By Lea Kahn, Staff Writer
With the ceremonial push of a shovel, ground has been broken for the construction of a warehouse and distribution center for a furniture manufacturing company on Wyckoff Mills Road.
Modway Furniture plans to build a 634,000-square-foot building at 329-359 Wyckoff Mills Road, on the site of the former National Lead Co. The company is relocating from sites in South Brunswick and Cranbury townships.
Modway Furniture’s move will create about 150 new jobs, according to East Windsor Township officials. It will generate significant tax revenue and transform a long-time eyesore into a modern commercial center, officials said.
The project is expected to be completed and occupied during the first half of 2018.

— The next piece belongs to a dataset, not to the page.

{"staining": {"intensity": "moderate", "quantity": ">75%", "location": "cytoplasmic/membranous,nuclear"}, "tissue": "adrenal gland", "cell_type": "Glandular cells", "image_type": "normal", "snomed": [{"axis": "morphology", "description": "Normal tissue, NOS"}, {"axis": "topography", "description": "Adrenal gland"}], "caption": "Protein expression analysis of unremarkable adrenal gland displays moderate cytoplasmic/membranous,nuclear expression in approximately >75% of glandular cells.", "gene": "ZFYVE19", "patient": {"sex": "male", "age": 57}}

The National Lead Co. property and an adjacent property had been designated as “an area in need of redevelopment” by the Planning Board and Township Council in 2015, clearing the way to find new uses for the land.
The National Lead Co., which was best known for its Dutch Boy line of house paints, moved its research and development operation from Brooklyn, N.Y., to East Windsor Township in 1961, according to the Hightstown-East Windsor Historical Society.

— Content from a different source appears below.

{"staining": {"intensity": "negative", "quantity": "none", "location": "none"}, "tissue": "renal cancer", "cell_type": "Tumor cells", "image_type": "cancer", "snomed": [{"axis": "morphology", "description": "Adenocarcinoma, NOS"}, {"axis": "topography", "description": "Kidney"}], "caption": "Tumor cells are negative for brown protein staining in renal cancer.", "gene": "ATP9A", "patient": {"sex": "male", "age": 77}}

The company built a research and development building and a water tower, which was painted with the Dutch Boy logo – a blond-haired boy, sometimes holding a paint brush – on it. The water tower became a landmark on the New Jersey Turnpike, one mile north of the Hightstown exit.
The first building, which was occupied in 1962, was soon joined by a second research and development building after the National Lead Co. brought its titanium products division to East Windsor Township, according to the historical society.
Titanium oxide began to replace lead, which was a prime ingredient in paint. The goal was to increase the “whiteness” in white paint, as the company began to phase out the use of lead for that purpose. Lead had begun to be viewed as a hazardous material.
Lead was banned in the production of interior paints in 1971, and banned in exterior paints in 1978. Lead was removed from gasoline in 1974. The National Lead Co. sold its Dutch Boy paint division and changed its name to NL Industries.
The newly renamed NL Industries shifted its focus to providing support services to the oil industry. The company began to downsize its research and development staff in the 1970s, and finally closed its Hightstown laboratories in 1980.